Hashgraph has been getting some press and many are excited about the speeds they promise and some of the videos and demonstrations they’ve shared. It is one of the closest innovations to Holochain that I’ve seen come out by people starting from a blockchain mindset. However, from my completely biased perspective, there are still a few gaps.
Hybrid of Data & Agent Centrism
Notice that all Hashgraph’s examples show the agents (labeled as A B C D E) and who is committing, sending, and receiving what transactions. Normally in blockchain explanations, they only focus on the chain of blocks, and maybe some info about the nonces needed from miners or stakers, but the data is never presented showing how every node actually receives transactions in a different order. This might cast doubt on the use of the word “consensus” when really blockchain just takes one node’s sequence as reality and drops all the others.
However, in Hashgraph, you can see how different agents are each building a different “reality.” Then they use some metadata about each agent’s state to enable them to build consensus based on gossip about gossip. Their algorithm looks at things from the perspective of EACH AGENT and then they somewhat arbitrarily say: “the median timestamp for a data element across agents shall be its official time.”
In the shift from data-centric blockchain toward agent-centric holochain, they are hybridizing.
The creators of Hashgraph made a partial mindshift from data-centric to agent-centric. And you can see how on Holochain, an app could also use exposed data about gossip and DHT timestamps to do its own variant of hashgraph consensus (except beware their patent).
A Fixation on Consensus
If you hear blockchain people talk about distributed computing, it is all about consensus. In fact the Hashgraph folks even claim Byzantine Fault Tolerance is about consensus (and not the ability to tolerate a Byzantine Fault — actions from corrupt or malicious nodes). Why such a fixation on consensus?
Why should you have just one algorithm for manufacturing that consensus for ALL dApps on a platform? Aren’t there many contexts where no consensus is needed? Or where it would be valuable to engage in different social processes around disagreement? In fact, why limit yourself to only one reality when in some cases information about differences of timing could be valuable data?
In Holochain, you have implicit or soft consensus when a data element saturates a majority of the DHT neighborhood where that data element resides. A later attempt to PUT that data to the DHT will produce a collision. But what if it is okay to have the collision, and just say “Okay, two people have now invented the Calculus.” or whatever. So now you have two authors, with different timestamps, and histories, and so what?

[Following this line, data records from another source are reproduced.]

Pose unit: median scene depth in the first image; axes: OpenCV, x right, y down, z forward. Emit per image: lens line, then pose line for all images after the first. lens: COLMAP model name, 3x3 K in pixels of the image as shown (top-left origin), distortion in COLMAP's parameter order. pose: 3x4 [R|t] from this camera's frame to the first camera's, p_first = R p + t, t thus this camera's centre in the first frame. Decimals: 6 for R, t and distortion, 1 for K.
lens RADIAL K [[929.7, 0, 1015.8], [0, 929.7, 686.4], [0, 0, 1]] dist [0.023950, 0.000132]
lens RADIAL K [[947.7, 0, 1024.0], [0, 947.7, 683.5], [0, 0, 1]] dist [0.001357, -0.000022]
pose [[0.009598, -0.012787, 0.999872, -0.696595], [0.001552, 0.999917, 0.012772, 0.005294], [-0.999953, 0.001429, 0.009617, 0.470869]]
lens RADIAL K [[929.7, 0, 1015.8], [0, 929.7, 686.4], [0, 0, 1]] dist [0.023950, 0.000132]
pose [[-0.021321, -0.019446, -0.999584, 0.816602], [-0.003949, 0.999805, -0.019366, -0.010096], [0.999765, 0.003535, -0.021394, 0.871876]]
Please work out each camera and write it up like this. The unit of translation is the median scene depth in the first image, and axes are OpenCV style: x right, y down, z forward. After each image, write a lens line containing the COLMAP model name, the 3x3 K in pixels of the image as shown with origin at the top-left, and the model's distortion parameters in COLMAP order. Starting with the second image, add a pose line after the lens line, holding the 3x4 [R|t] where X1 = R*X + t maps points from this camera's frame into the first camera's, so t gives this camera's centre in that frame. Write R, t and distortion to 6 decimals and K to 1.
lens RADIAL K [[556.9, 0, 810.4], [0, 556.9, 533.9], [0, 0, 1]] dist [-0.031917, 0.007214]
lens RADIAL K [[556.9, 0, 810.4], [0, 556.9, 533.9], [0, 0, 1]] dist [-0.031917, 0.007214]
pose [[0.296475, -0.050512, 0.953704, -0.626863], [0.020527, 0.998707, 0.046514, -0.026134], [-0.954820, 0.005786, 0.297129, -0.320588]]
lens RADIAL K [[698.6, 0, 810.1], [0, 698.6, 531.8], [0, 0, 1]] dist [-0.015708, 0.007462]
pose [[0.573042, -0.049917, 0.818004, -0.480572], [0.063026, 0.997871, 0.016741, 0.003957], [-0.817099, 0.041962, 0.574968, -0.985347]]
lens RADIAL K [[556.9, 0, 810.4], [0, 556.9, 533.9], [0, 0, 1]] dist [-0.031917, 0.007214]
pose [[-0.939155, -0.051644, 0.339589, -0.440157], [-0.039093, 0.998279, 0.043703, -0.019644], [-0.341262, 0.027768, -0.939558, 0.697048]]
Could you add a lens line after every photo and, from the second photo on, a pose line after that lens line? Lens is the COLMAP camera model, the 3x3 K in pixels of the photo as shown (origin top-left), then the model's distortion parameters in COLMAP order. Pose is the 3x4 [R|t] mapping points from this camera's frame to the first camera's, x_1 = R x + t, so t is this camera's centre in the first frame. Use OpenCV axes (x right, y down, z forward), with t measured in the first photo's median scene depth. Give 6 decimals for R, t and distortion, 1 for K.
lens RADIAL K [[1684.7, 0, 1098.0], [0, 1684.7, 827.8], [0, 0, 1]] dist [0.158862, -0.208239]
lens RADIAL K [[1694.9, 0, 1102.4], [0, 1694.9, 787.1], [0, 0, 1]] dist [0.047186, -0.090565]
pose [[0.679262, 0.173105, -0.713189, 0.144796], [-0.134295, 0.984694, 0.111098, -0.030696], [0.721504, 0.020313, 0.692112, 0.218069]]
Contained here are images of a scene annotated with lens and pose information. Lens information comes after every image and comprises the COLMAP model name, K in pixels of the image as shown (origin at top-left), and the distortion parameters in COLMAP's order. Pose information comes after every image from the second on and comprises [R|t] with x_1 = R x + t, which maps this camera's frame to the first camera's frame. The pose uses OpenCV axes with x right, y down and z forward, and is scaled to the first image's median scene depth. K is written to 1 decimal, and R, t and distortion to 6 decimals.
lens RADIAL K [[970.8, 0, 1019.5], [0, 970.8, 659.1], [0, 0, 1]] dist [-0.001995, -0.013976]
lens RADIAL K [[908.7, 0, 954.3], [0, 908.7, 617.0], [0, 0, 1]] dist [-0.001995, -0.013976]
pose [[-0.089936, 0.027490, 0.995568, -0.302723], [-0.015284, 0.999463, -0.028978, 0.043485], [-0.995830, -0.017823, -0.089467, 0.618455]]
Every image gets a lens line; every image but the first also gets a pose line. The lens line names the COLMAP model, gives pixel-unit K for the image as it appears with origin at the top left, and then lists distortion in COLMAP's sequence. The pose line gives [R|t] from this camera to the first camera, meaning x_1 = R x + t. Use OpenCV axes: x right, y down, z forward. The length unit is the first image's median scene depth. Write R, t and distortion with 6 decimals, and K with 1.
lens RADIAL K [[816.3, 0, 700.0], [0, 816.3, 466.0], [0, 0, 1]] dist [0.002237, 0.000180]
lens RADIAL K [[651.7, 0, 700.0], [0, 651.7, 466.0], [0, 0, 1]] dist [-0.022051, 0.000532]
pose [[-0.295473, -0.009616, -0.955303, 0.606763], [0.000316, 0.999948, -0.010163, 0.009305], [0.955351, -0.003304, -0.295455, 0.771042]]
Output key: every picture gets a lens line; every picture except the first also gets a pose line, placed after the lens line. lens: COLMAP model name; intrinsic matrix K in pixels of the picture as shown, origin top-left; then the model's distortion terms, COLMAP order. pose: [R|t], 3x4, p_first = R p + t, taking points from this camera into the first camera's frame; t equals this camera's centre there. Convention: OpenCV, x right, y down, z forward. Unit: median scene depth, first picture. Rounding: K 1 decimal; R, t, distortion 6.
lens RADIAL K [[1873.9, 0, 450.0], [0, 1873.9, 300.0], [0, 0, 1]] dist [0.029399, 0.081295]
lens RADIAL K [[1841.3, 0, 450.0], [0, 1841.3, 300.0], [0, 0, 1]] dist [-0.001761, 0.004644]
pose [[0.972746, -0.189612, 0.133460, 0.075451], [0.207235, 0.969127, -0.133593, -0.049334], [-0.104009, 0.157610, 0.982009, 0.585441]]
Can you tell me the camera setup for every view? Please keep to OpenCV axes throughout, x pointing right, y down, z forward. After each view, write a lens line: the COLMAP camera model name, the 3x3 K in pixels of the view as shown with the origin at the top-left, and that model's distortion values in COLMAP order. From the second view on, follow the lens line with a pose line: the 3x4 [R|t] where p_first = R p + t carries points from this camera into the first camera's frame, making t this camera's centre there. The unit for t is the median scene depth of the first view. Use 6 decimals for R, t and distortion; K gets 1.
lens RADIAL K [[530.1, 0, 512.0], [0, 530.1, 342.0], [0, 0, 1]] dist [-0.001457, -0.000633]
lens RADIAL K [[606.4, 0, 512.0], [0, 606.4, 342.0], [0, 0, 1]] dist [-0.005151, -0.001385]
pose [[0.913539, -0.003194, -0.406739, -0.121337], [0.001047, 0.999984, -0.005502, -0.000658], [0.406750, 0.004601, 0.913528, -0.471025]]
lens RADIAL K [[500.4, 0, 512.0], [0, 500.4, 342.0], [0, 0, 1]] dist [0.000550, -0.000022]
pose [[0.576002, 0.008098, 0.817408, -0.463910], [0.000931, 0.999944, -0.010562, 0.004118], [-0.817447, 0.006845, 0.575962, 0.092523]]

Well the “so what” comes into play when the data is a rival resource — like a Twitter handle, a domain name, or a cryptocoin. In this case, you want to handle a collision differently and block the later addition telling them the name is taken or the coin is spent. For general computing on distributed apps, this covers 99.9% of use cases. And on Holochain, the way we recommend implementing currencies using agent-centric crypto-accounting instead of data-centric coins means you don’t use rival coins at all.
So the only remaining case not handled by the soft consensus of the DHT, is when the collision happens before the DHT neighborhood can get saturated by an entry from one author. So if two people try to register the same name at the same time, how do you resolve it?
Paths to Many Consensi
We could pretend there’s just one absolute answer like what the Hashgraph algorithm produces using median time of gossip signatures. Or we could recognize the importance of choice and let the app builder decide.
- Maybe you start an auction and it goes to the highest bidder.
- Maybe you look at their reputation for community contribution and let the greatest contributor have it.
- Maybe you send them each a message to resolve the conflict with each other.
- Maybe you vote on it.
The point is, that for the very small percentage of times you could even have this kind of collision for most distributed computing apps, why would you want to swallow that computational overhead for ALL OTHER non-colliding bits of data? Why rule out the possibility of context-appropriate consensus solutions by hard-coding in only one arbitrary approach?
If 99.9% of data in distributed apps is non-rival, or non-conflicting, shouldn’t we just trigger special consensus resolution on that .1% of the cases and bear the (computational or social) cost of that overhead only on those cases?
However, since Blockchain grew up with its ONE APP being about managing rival coins, everyone thinks consensus is at the heart of the matter of distributed computing. Maybe this is also why blockchains don’t scale for doing generalized computation for dApps. If blockchains can’t even scale coin transactions, which are kind of a ridiculously simple app (Basically: Do you have the key? Okay, then you can write new coins up to the total value of the old coin. Repeat.), how do they ever expect to run things at true Internet scales like Facebook with 520k likes per second?
My answer: Holochain — for lightweight, scalable, P2P dApps which actually get more efficient as more users join.